Cruce de gallardetes, Opinión

Que no se pierdan nuestras cosas

Queridos hermanos:

Dentro de pocos días, el arca del agua, se llenará de algarabía y fiesta para celebrar los cultos y verbena en honor a San Cristóbal, quien ya recibe a los baezanos en su ermita en las noches del estío. 

Ciertamente, el centro y culmen de todos estos días, será la Fiesta Mayor, que en la tarde del domingo se celebrará en honor al santo y que a pesar de estos dos años de pandemia, se celebró y no quedó en el olvido. Precederá esta función religiosa la tradicional verbena con un variado programa de actividades y cohetes en el aire.

Sabemos el esfuerzo que supone para cualquier junta de gobierno organizar algo.
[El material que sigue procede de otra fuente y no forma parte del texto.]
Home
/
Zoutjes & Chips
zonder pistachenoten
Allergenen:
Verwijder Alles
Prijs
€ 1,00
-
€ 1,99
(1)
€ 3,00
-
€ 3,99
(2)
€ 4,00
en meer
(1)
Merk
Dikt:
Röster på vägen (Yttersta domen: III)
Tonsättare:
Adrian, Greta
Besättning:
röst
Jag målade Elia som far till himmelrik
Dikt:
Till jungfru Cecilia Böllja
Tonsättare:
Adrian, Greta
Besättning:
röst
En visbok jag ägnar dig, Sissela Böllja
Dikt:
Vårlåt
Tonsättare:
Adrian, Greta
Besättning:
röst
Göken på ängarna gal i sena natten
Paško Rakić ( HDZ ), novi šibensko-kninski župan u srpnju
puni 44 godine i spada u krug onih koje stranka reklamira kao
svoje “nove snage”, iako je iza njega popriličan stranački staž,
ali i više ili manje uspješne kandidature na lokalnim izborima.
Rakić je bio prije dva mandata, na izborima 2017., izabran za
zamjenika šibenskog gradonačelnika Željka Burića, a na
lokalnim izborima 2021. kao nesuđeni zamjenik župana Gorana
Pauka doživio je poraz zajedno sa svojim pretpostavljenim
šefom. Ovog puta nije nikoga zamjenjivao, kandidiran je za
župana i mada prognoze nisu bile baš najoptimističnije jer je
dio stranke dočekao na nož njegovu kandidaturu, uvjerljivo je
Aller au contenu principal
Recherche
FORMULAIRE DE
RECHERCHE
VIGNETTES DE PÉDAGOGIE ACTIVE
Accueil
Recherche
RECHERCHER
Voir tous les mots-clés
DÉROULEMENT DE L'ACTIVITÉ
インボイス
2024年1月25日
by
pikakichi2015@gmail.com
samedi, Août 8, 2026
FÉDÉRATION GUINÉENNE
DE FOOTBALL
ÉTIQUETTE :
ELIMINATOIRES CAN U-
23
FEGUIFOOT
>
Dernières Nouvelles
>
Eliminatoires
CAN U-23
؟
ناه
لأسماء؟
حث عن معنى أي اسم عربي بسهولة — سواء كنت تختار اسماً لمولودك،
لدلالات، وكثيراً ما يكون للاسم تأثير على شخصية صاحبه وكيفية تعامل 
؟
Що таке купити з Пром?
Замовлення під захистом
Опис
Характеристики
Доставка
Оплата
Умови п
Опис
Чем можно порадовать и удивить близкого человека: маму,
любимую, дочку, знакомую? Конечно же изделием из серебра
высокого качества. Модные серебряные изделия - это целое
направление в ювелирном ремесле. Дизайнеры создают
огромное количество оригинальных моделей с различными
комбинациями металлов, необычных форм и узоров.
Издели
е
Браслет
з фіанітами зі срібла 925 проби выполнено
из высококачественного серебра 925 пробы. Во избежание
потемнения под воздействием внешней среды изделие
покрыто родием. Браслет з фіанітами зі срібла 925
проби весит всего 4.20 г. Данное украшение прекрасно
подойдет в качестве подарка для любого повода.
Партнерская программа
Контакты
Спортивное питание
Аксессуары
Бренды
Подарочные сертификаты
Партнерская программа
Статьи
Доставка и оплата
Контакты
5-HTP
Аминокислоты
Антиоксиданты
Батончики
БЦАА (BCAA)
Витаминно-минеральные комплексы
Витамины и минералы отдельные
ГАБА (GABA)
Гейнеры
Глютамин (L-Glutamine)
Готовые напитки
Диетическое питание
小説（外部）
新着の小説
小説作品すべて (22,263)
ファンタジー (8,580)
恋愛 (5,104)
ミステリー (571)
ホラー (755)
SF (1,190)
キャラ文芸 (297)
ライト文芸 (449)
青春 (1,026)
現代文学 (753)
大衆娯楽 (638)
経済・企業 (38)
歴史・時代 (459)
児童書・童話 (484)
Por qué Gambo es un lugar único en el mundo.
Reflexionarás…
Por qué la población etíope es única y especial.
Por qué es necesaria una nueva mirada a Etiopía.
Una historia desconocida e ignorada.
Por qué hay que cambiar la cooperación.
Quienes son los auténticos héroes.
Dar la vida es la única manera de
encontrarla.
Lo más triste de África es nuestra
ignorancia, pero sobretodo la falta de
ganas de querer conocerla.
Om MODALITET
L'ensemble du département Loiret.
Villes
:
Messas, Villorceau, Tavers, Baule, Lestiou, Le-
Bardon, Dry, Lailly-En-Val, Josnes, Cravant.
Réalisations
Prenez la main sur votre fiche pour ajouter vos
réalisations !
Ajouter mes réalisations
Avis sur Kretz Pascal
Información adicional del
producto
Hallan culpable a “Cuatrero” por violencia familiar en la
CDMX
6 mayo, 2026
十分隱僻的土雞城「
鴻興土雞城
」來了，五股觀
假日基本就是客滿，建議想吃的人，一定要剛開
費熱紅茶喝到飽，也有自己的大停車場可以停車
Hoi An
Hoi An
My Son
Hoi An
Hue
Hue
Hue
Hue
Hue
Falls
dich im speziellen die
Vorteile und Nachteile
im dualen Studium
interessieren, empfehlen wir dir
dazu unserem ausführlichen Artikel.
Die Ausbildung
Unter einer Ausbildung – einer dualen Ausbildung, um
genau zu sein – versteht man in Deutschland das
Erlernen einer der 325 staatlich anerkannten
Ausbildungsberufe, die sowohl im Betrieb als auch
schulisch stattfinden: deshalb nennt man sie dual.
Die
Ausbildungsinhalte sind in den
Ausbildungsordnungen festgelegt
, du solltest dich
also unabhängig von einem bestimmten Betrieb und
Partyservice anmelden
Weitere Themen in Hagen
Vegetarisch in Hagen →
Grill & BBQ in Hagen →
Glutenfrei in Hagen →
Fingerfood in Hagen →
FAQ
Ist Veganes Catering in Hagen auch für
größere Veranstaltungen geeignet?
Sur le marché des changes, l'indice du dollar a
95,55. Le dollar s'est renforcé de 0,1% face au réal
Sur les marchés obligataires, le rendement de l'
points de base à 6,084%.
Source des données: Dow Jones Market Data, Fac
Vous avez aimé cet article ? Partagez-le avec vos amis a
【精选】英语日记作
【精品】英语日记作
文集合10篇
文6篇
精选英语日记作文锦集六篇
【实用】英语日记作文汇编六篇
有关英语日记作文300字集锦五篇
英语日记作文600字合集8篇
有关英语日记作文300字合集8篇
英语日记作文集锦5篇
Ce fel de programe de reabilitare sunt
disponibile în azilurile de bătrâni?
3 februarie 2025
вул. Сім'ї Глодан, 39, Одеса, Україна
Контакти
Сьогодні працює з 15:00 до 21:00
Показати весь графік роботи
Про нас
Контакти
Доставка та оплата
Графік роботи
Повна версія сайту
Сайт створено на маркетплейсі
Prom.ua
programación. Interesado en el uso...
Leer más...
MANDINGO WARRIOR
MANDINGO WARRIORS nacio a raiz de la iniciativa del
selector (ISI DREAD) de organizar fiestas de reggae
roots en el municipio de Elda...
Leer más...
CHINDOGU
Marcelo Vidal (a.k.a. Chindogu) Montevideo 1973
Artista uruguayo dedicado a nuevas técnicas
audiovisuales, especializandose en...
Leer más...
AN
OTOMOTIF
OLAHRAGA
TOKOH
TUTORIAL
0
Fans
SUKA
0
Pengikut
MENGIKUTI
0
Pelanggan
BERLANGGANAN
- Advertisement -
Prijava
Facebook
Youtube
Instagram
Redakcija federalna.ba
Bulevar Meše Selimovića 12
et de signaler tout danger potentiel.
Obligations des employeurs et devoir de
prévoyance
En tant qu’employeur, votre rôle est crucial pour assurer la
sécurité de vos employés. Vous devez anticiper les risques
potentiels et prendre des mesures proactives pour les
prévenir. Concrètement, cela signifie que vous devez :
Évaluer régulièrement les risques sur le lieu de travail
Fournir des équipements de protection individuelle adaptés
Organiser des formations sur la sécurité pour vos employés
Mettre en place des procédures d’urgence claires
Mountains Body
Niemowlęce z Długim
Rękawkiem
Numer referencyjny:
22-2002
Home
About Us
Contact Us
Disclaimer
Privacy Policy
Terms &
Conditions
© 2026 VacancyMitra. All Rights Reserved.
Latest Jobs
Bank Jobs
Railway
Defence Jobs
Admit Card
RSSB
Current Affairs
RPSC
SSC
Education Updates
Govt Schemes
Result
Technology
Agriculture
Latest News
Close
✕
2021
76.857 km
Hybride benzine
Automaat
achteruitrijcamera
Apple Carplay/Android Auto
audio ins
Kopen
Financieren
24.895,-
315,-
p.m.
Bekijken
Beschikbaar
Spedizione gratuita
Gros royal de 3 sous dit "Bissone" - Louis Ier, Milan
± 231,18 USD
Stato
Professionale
Sabemos que las manos siempre son las mismas, a pesar de que las recetas sean muchas y muy variadas. Sabemos que nunca llueve a gusto de todos. Sabemos que los tiempos son distintos, pues las prioridades para los directivos son otras a pesar de estar comprometidos en desempeñar un cargo. Sabemos tantas y tantas cosas, que ya nada nos sorprende.

Pero a pesar de todos estos sinsabores, que ocurren en todas las casas, no deben de flaquear nuestros esfuerzos, pues aunque el camino sea difícil, de tan solo nosotros, depende el seguir escribiendo con letras de oro el futuro. Nuestro compromiso debe de ser firme y como cristianos y cofrades, no debemos dejar que se pierdan nuestras cosas.

Estas fiestas baezanas de San Cristóbal, forman parte de las tradiciones baezanas. En ese lugar, caracterizado por las agradables temperaturas en las noches de verano se han vivido noches para el recuerdo. Por ello, desde estas líneas, quiero animaros a seguir escribiendo el presente de nuestra ciudad, con la mirada puesta en el futuro ¿Qué quiero decir con esto? ¡Muy fácil! Que ante todo, está el culto religioso. La prioridad debe de ser seguir manteniendo la Fiesta Mayor en honor al santo en ese lugar, que nunca se pierda el sentido religioso, que nunca se pierda la celebración de la Santa Misa allí y la posterior bendición de los vehículos.

¿Y porque no decirlo? Bien es cierto, que en los últimos años, la procesión del santo, desde la Parroquia de San Pablo Apóstol no tuvo el acompañamiento esperado, pero……¿y porque no una procesión de San Cristóbal por las calles cercanas a la ermita como antaño? Quizás sea el momento de reinventarse y de volver a ilusionar y sobre todo, de comprometer a los hermanos para que la procesión sea una nueva realidad. En estos momentos, las glorias de nuestra ciudad están viviendo un momento dulce, hay nuevas ideas que están saliendo a flote con buen resultado ¿Por qué no intentarlo?

Ojala, queridos hermanos, este nuevo camino que ahora emprende la Cofradía, nos lleve a ver de nuevo a ver a San Cristóbal por las calles de Baeza a hombros de sus hermanos. Sé de sobra que el camino no es fácil, pues los tiempos tampoco no lo son, pero debemos de seguir soñando y no dejando que se pierdan nuestras cosas.